*** RECORDS PROVIDED

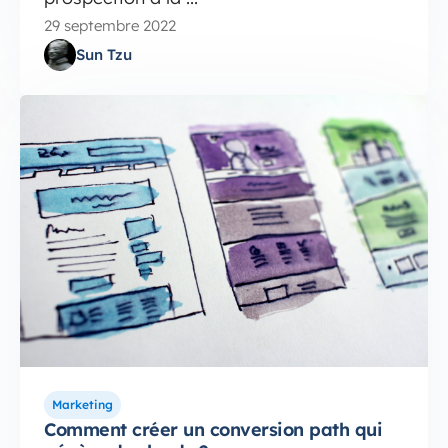
29 septembre 2022
Sun Tzu
Marketing
Comment créer un conversion path qui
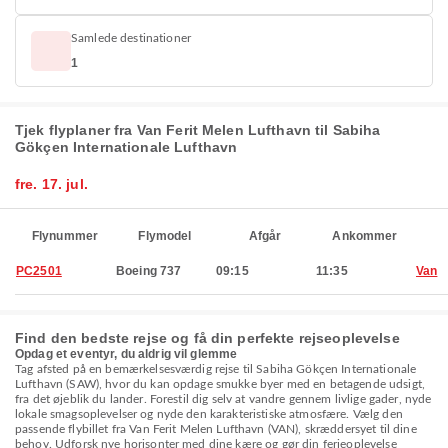
Samlede destinationer
1
Tjek flyplaner fra Van Ferit Melen Lufthavn til Sabiha
Gökçen Internationale Lufthavn
fre. 17. jul.
Flynummer
Flymodel
Afgår
Ankommer
PC2501
Boeing 737
09:15
11:35
Van
Find den bedste rejse og få din perfekte rejseoplevelse
Opdag et eventyr, du aldrig vil glemme
Tag afsted på en bemærkelsesværdig rejse til Sabiha Gökçen Internationale
Lufthavn (SAW), hvor du kan opdage smukke byer med en betagende udsigt,
fra det øjeblik du lander. Forestil dig selv at vandre gennem livlige gader, nyde
lokale smagsoplevelser og nyde den karakteristiske atmosfære. Vælg den
passende flybillet fra Van Ferit Melen Lufthavn (VAN), skræddersyet til dine
behov. Udforsk nye horisonter med dine kære og gør din ferieoplevelse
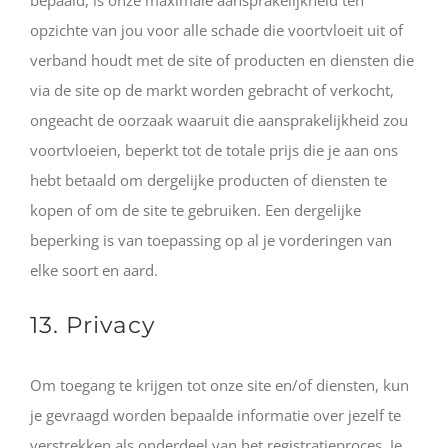
bepaald, is onze maximale aansprakelijkheid ten
opzichte van jou voor alle schade die voortvloeit uit of
verband houdt met de site of producten en diensten die
via de site op de markt worden gebracht of verkocht,
ongeacht de oorzaak waaruit die aansprakelijkheid zou
voortvloeien, beperkt tot de totale prijs die je aan ons
hebt betaald om dergelijke producten of diensten te
kopen of om de site te gebruiken. Een dergelijke
beperking is van toepassing op al je vorderingen van
elke soort en aard.
13. Privacy
Om toegang te krijgen tot onze site en/of diensten, kun
je gevraagd worden bepaalde informatie over jezelf te
verstrekken als onderdeel van het registratieproces. Je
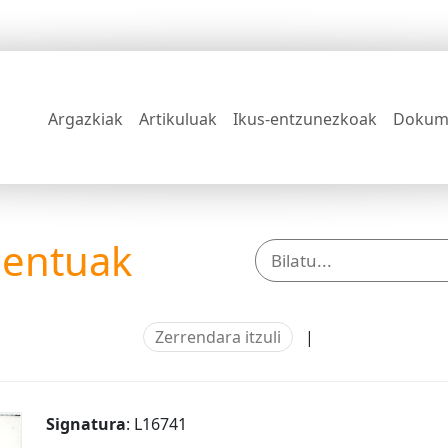
Argazkiak
Artikuluak
Ikus-entzunezkoak
Dokum
mentuak
Zerrendara itzuli
|
Signatura
: L16741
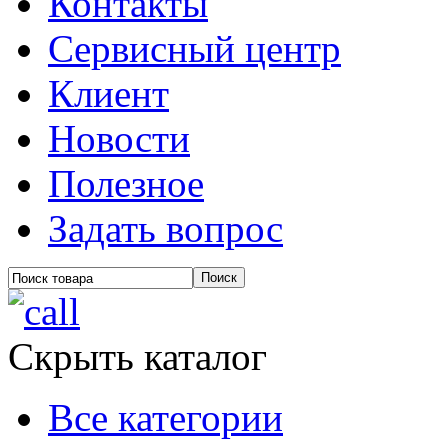
Контакты
Сервисный центр
Клиент
Новости
Полезное
Задать вопрос
Скрыть каталог
Все категории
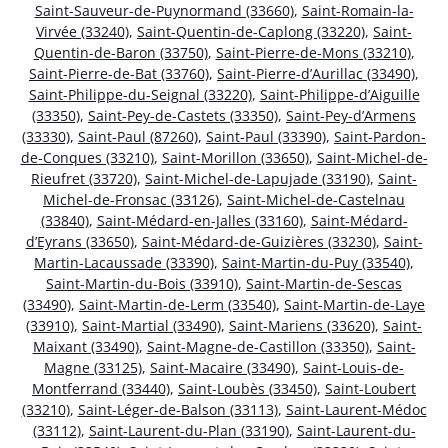
Saint-Sauveur-de-Puynormand (33660)
,
Saint-Romain-la-
Virvée (33240)
,
Saint-Quentin-de-Caplong (33220)
,
Saint-
Quentin-de-Baron (33750)
,
Saint-Pierre-de-Mons (33210)
,
Saint-Pierre-de-Bat (33760)
,
Saint-Pierre-d’Aurillac (33490)
,
Saint-Philippe-du-Seignal (33220)
,
Saint-Philippe-d’Aiguille
(33350)
,
Saint-Pey-de-Castets (33350)
,
Saint-Pey-d’Armens
(33330)
,
Saint-Paul (87260)
,
Saint-Paul (33390)
,
Saint-Pardon-
de-Conques (33210)
,
Saint-Morillon (33650)
,
Saint-Michel-de-
Rieufret (33720)
,
Saint-Michel-de-Lapujade (33190)
,
Saint-
Michel-de-Fronsac (33126)
,
Saint-Michel-de-Castelnau
(33840)
,
Saint-Médard-en-Jalles (33160)
,
Saint-Médard-
d’Eyrans (33650)
,
Saint-Médard-de-Guizières (33230)
,
Saint-
Martin-Lacaussade (33390)
,
Saint-Martin-du-Puy (33540)
,
Saint-Martin-du-Bois (33910)
,
Saint-Martin-de-Sescas
(33490)
,
Saint-Martin-de-Lerm (33540)
,
Saint-Martin-de-Laye
(33910)
,
Saint-Martial (33490)
,
Saint-Mariens (33620)
,
Saint-
Maixant (33490)
,
Saint-Magne-de-Castillon (33350)
,
Saint-
Magne (33125)
,
Saint-Macaire (33490)
,
Saint-Louis-de-
Montferrand (33440)
,
Saint-Loubès (33450)
,
Saint-Loubert
(33210)
,
Saint-Léger-de-Balson (33113)
,
Saint-Laurent-Médoc
(33112)
,
Saint-Laurent-du-Plan (33190)
,
Saint-Laurent-du-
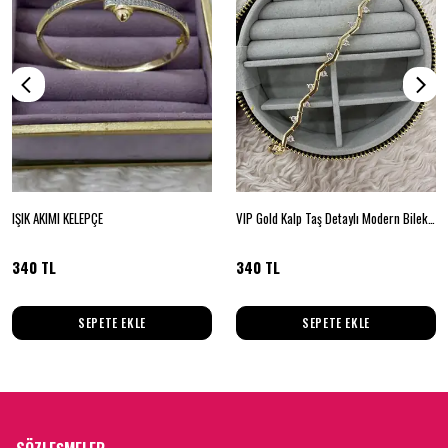
IŞIK AKIMI KELEPÇE
VIP Gold Kalp Taş Detaylı Modern Bileklik
340 TL
340 TL
SEPETE EKLE
SEPETE EKLE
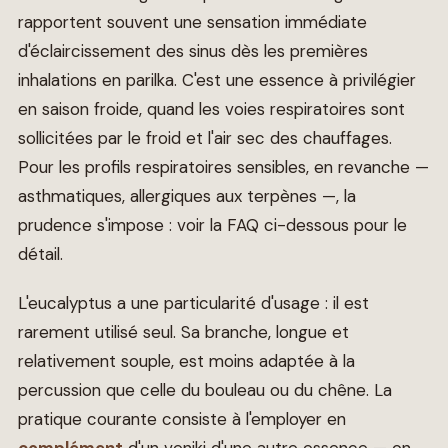
rapportent souvent une sensation immédiate
d'éclaircissement des sinus dès les premières
inhalations en parilka. C'est une essence à privilégier
en saison froide, quand les voies respiratoires sont
sollicitées par le froid et l'air sec des chauffages.
Pour les profils respiratoires sensibles, en revanche —
asthmatiques, allergiques aux terpènes —, la
prudence s'impose : voir la FAQ ci-dessous pour le
détail.
L'eucalyptus a une particularité d'usage : il est
rarement utilisé seul. Sa branche, longue et
relativement souple, est moins adaptée à la
percussion que celle du bouleau ou du chêne. La
pratique courante consiste à l'employer en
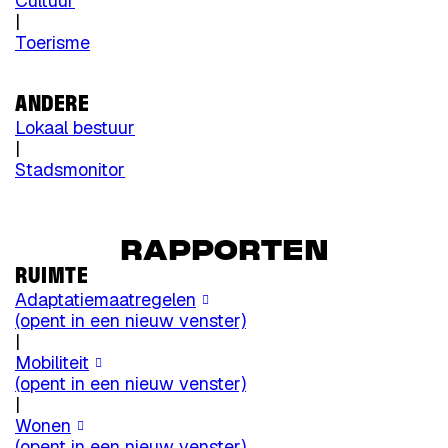
Cultuur
|
Toerisme
ANDERE
Lokaal bestuur
|
Stadsmonitor
RAPPORTEN
RUIMTE
Adaptatiemaatregelen
(opent in een nieuw venster)
|
Mobiliteit
(opent in een nieuw venster)
|
Wonen
(opent in een nieuw venster)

******

In your copy of the records, include no pictures; repeat everything else exactly.

29 septembre 2022
Sun Tzu
Marketing
Comment créer un conversion path qui
Samlede destinationer
1
Tjek flyplaner fra Van Ferit Melen Lufthavn til Sabiha
Gökçen Internationale Lufthavn
fre. 17. jul.
Flynummer
Flymodel
Afgår
Ankommer
PC2501
Boeing 737
09:15
11:35
Van
Find den bedste rejse og få din perfekte rejseoplevelse
Opdag et eventyr, du aldrig vil glemme
Tag afsted på en bemærkelsesværdig rejse til Sabiha Gökçen Internationale
Lufthavn (SAW), hvor du kan opdage smukke byer med en betagende udsigt,
fra det øjeblik du lander. Forestil dig selv at vandre gennem livlige gader, nyde
lokale smagsoplevelser og nyde den karakteristiske atmosfære. Vælg den
passende flybillet fra Van Ferit Melen Lufthavn (VAN), skræddersyet til dine
behov. Udforsk nye horisonter med dine kære og gør din ferieoplevelse
bepaald, is onze maximale aansprakelijkheid ten
opzichte van jou voor alle schade die voortvloeit uit of
verband houdt met de site of producten en diensten die
via de site op de markt worden gebracht of verkocht,
ongeacht de oorzaak waaruit die aansprakelijkheid zou
voortvloeien, beperkt tot de totale prijs die je aan ons
hebt betaald om dergelijke producten of diensten te
kopen of om de site te gebruiken. Een dergelijke
beperking is van toepassing op al je vorderingen van
elke soort en aard.
13. Privacy
Om toegang te krijgen tot onze site en/of diensten, kun
je gevraagd worden bepaalde informatie over jezelf te
verstrekken als onderdeel van het registratieproces. Je
Argazkiak
Artikuluak
Ikus-entzunezkoak
Dokum
mentuak
Zerrendara itzuli
|
Signatura
: L16741
Контакты
Сервисный центр
Клиент
Новости
Полезное
Задать вопрос
Скрыть каталог
Все категории
Saint-Sauveur-de-Puynormand (33660)
,
Saint-Romain-la-
Virvée (33240)
,
Saint-Quentin-de-Caplong (33220)
,
Saint-
Quentin-de-Baron (33750)
,
Saint-Pierre-de-Mons (33210)
,
Saint-Pierre-de-Bat (33760)
,
Saint-Pierre-d’Aurillac (33490)
,
Saint-Philippe-du-Seignal (33220)
,
Saint-Philippe-d’Aiguille
(33350)
,
Saint-Pey-de-Castets (33350)
,
Saint-Pey-d’Armens
(33330)
,
Saint-Paul (87260)
,
Saint-Paul (33390)
,
Saint-Pardon-
de-Conques (33210)
,
Saint-Morillon (33650)
,
Saint-Michel-de-
Rieufret (33720)
,
Saint-Michel-de-Lapujade (33190)
,
Saint-
Michel-de-Fronsac (33126)
,
Saint-Michel-de-Castelnau
(33840)
,
Saint-Médard-en-Jalles (33160)
,
Saint-Médard-
d’Eyrans (33650)
,
Saint-Médard-de-Guizières (33230)
,
Saint-
Martin-Lacaussade (33390)
,
Saint-Martin-du-Puy (33540)
,
Saint-Martin-du-Bois (33910)
,
Saint-Martin-de-Sescas
(33490)
,
Saint-Martin-de-Lerm (33540)
,
Saint-Martin-de-Laye
(33910)
,
Saint-Martial (33490)
,
Saint-Mariens (33620)
,
Saint-
Maixant (33490)
,
Saint-Magne-de-Castillon (33350)
,
Saint-
Magne (33125)
,
Saint-Macaire (33490)
,
Saint-Louis-de-
Montferrand (33440)
,
Saint-Loubès (33450)
,
Saint-Loubert
(33210)
,
Saint-Léger-de-Balson (33113)
,
Saint-Laurent-Médoc
(33112)
,
Saint-Laurent-du-Plan (33190)
,
Saint-Laurent-du-
IŞIK AKIMI KELEPÇE
VIP Gold Kalp Taş Detaylı Modern Bileklik
340 TL
340 TL
SEPETE EKLE
SEPETE EKLE
rapportent souvent une sensation immédiate
d'éclaircissement des sinus dès les premières
inhalations en parilka. C'est une essence à privilégier
en saison froide, quand les voies respiratoires sont
sollicitées par le froid et l'air sec des chauffages.
Pour les profils respiratoires sensibles, en revanche —
asthmatiques, allergiques aux terpènes —, la
prudence s'impose : voir la FAQ ci-dessous pour le
détail.
L'eucalyptus a une particularité d'usage : il est
rarement utilisé seul. Sa branche, longue et
relativement souple, est moins adaptée à la
percussion que celle du bouleau ou du chêne. La
pratique courante consiste à l'employer en
Cultuur
|
Toerisme
ANDERE
Lokaal bestuur
|
Stadsmonitor
RAPPORTEN
RUIMTE
Adaptatiemaatregelen
(opent in een nieuw venster)
|
Mobiliteit
(opent in een nieuw venster)
|
Wonen
(opent in een nieuw venster)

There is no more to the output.